Proposed models of auxin-RSL2/RSL4 regulation of ROS-mediated polar root hair growth in the absence and in the presence of high Pi. Transcriptional responses under high level of auxin in the absence of Pi (A) and in the presence of high Pi together with high levels of auxin are shown. This proposed model is based on evidences shown in (1) Bhosale et al., 2018; (2) Giri et al., 2018; (3) Mangano et al. (2017); (4) current work. (A) Low levels of Pi in the soil (media) triggers auxin biosynthesis (involving TAA1) and transport (by AUX1) from the root cap and epidermis cells to the root hair cells.
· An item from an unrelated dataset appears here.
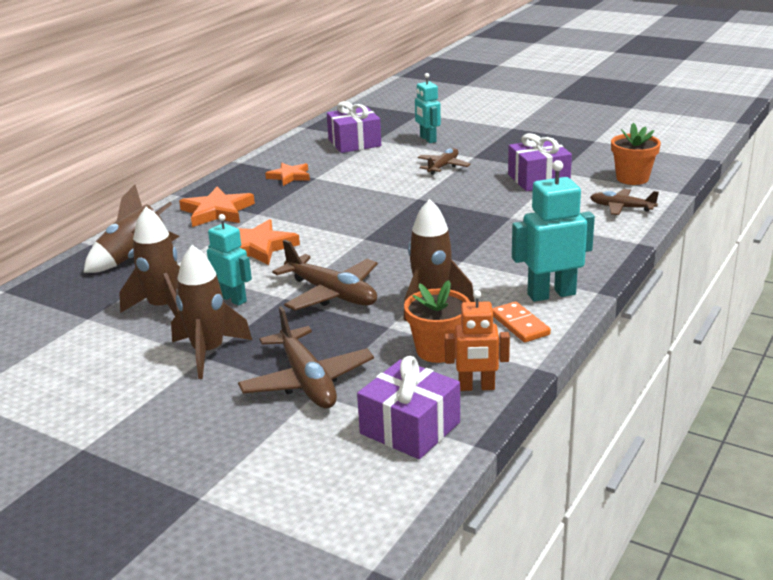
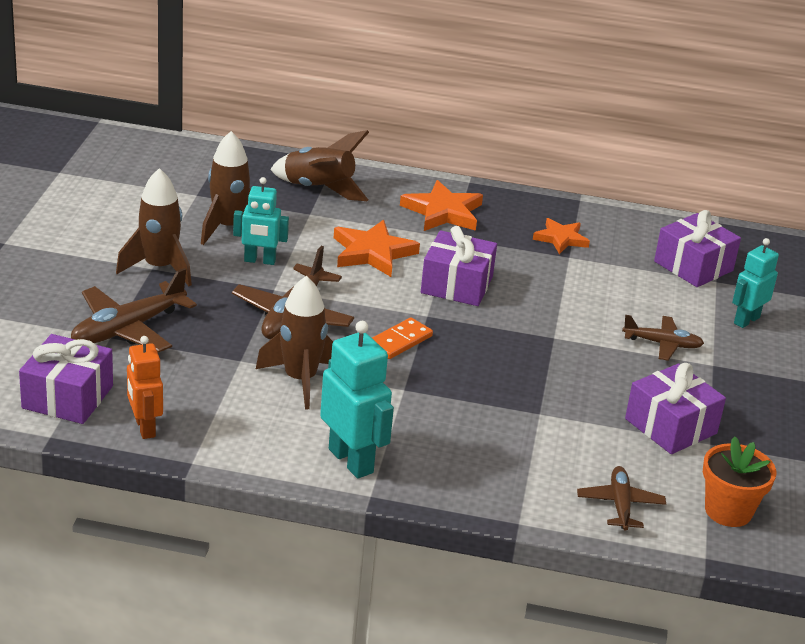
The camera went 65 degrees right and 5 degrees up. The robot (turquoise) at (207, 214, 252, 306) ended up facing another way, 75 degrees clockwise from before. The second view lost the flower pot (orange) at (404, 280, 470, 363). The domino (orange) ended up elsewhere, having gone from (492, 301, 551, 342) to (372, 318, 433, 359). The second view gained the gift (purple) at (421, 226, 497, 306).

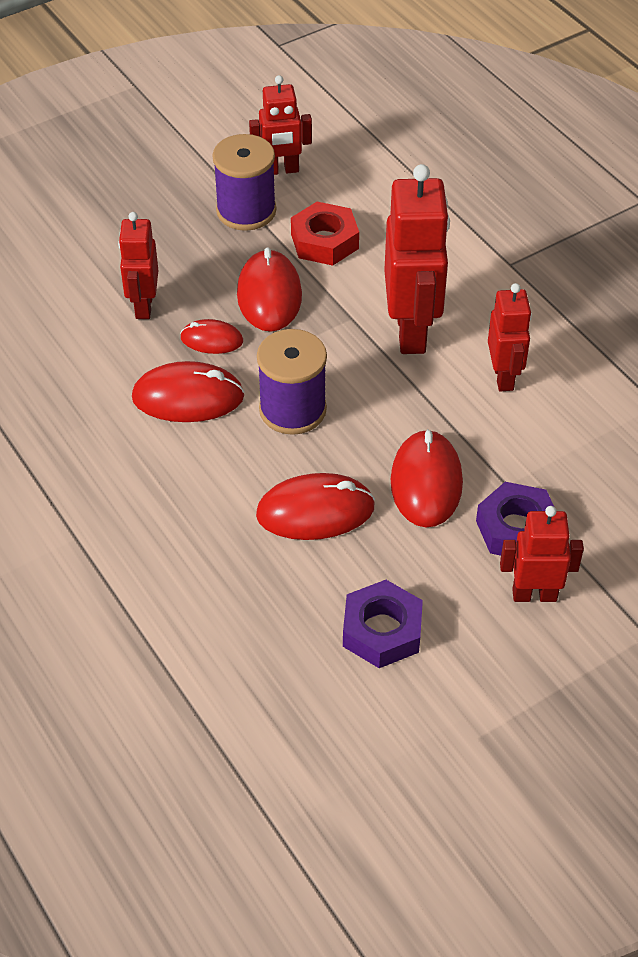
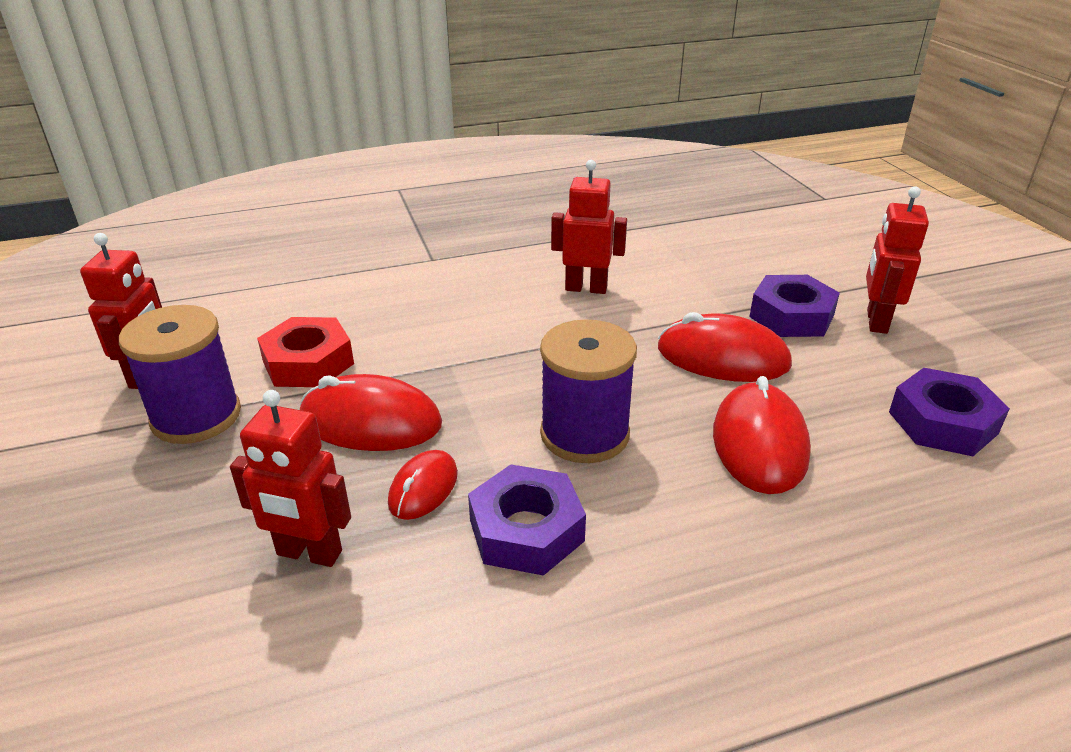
The camera went 75 degrees left and 15 degrees down. The second view lost the robot (red) at (384, 164, 450, 354). Where the mouse (red) stood at (132, 361, 245, 422), the nut (purple) came to stand at (468, 464, 586, 576).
High levels of auxin then induces the activation of several Auxin Response Factors (ARFs; ARF19 and ARF5,7,8). The bHLH transcription factor RSL4 as well as RSL2 are both transcriptionally activated by high levels of auxin (IAA) and its expression is directly regulated by these ARFs. Through RSL4 and possibly RSL2, auxin activates the expression of two RBOHs (RBOHC,J) and four PERs (PER1,44,60,73) that together regulate ROS homeostasis in the apoplast (in combination with RBOHH). (B) High levels of Pi in the presence of high levels of auxin are able to activate the expression of RSL2 and control ROS homeostasis derived from RBOHs and PERs activities. Solid lines indicate transcriptional activation or metabolite production. The main reactive oxygen species (ROS) highlighted is hydrogen peroxide (H₂O₂).